Kurt Suzuki set to bat fifth in A's order
PHOENIX — Kurt Suzuki's days of bouncing around Oakland manager Bob Geren's lineup card may be over, though the Athletics' most productive hitter in 2009 isn't going to settle in just yet.
Suzuki, the Maui native who became only the second catcher in franchise history to lead the team in RBIs with 88 last season, was one of Oakland's most versatile offensive players as he batted in every spot in the lineup except for ninth but has spent most of this spring hitting third and fifth.
The hope is that with the offseason additions of speedy outfielder Coco Crisp and Kevin Kouzmanoff, along with the return of oft-injured slugger Eric Chavez, the A's won't need to move Suzuki around as much.
At least that's the plan.
"In the perfect world you'd like to have one set lineup throughout the season without any changes but that's unrealistic," Suzuki said Friday. "I feel comfortable anywhere in the lineup, first, second, third, fourth, I really don't have a preference. (Geren) understands that he can move me all over the place because I'm willing to do whatever it takes."

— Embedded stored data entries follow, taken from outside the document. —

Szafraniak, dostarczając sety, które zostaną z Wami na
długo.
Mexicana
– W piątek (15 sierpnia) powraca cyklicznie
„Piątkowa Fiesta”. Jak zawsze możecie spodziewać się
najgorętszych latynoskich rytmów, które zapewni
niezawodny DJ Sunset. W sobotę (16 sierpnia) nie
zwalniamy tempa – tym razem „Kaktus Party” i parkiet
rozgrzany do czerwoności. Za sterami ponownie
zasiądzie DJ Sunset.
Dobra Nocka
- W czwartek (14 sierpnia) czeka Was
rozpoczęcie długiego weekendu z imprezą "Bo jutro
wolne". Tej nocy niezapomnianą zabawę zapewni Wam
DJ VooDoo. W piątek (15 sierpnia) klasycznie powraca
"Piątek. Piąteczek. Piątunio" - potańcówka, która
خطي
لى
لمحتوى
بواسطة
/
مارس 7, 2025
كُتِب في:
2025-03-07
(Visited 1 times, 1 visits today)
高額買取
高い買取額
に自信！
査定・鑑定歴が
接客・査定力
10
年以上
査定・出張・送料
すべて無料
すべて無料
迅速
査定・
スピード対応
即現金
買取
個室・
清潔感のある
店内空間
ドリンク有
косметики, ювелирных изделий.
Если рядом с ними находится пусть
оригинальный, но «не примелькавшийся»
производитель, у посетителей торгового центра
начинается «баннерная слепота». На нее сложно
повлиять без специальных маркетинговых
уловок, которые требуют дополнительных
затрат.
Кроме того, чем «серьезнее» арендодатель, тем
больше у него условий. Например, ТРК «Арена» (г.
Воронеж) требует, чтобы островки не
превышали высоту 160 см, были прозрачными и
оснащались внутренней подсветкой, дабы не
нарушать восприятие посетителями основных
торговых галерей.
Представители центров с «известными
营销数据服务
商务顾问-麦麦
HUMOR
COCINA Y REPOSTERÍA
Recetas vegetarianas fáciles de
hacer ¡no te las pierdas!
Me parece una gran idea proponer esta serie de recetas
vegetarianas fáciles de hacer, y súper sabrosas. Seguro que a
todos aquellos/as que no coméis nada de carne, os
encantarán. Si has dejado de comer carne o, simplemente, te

Suzuki, who got a rare day off Friday, had to become the A's do-all hitter last season out of necessity as Geren tried numerous ways to jump-start an offense that was last in the American League in home runs and slugging percentage.
While he spent most of his time fifth in Oakland's batting order, Suzuki also hit third and sixth in 28 games each and had another 26 games batting second in the lineup. He even had one game batting leadoff, going 1 for 4 with a home run against the Angels on May 4.
Despite moving all around the lineup, Suzuki still led the A's in hits (156), doubles (37) and RBIs and was second in home runs (15) and runs scored (74). The 88 RBIs are the second most by an A's catcher.
Geren originally planned to have Suzuki hit third this season but said earlier this week he prefers using Ryan Sweeney there while dropping Suzuki to fifth. For now.
"First of all, (Suzuki) doesn't mind where he hits," Geren said. "If we can get (him into) a consistent spot ... we'll try to do that. But it is nice to know that he's valuable in different spots and he's comfortable in different spots."
Suzuki was equally valuable behind the plate as a steadying force for the youngest starting pitching staff in the majors despite being a second-year player himself.
He handled the young pitchers the same way he handled being moved around in the lineup.
"Everybody's looking at you so you have to have that about you, that confidence," Suzuki said. "I built a relationship with these pitchers to where I'll just talk to them. Not in front of everybody but during stretch or whatever. That's how I like to handle it. I just try to blend in and have fun."